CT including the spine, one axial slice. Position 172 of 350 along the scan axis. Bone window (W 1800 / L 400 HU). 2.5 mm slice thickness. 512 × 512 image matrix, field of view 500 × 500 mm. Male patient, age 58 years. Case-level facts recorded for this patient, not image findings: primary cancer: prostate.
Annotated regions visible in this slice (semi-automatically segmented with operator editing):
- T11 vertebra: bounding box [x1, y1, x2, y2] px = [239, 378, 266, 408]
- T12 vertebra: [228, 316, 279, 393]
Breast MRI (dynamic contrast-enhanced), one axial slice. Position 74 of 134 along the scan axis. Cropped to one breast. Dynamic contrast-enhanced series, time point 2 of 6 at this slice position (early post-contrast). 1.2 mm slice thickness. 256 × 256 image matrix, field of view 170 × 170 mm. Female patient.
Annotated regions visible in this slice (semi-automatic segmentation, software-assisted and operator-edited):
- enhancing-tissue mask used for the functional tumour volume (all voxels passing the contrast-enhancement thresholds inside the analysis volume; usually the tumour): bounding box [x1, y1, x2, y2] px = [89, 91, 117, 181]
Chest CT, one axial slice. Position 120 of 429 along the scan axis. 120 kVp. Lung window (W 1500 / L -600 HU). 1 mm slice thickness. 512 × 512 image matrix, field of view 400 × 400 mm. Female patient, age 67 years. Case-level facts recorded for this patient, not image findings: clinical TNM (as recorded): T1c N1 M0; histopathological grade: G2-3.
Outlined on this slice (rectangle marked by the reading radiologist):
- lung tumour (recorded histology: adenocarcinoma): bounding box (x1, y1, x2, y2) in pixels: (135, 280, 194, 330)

-*-*-

→ EXERCISE AIM: Taking the line with "- T11 vertebra: bounding" as the first and the line with "- enhancing-tissue mask" as the last, retype that stretch of the data above exactly, with no other lines.

→ EXERCISE OUTPUT:
- T11 vertebra: bounding box [x1, y1, x2, y2] px = [239, 378, 266, 408]
- T12 vertebra: [228, 316, 279, 393]
Breast MRI (dynamic contrast-enhanced), one axial slice. Position 74 of 134 along the scan axis. Cropped to one breast. Dynamic contrast-enhanced series, time point 2 of 6 at this slice position (early post-contrast). 1.2 mm slice thickness. 256 × 256 image matrix, field of view 170 × 170 mm. Female patient.
Annotated regions visible in this slice (semi-automatic segmentation, software-assisted and operator-edited):
- enhancing-tissue mask used for the functional tumour volume (all voxels passing the contrast-enhancement thresholds inside the analysis volume; usually the tumour): bounding box [x1, y1, x2, y2] px = [89, 91, 117, 181]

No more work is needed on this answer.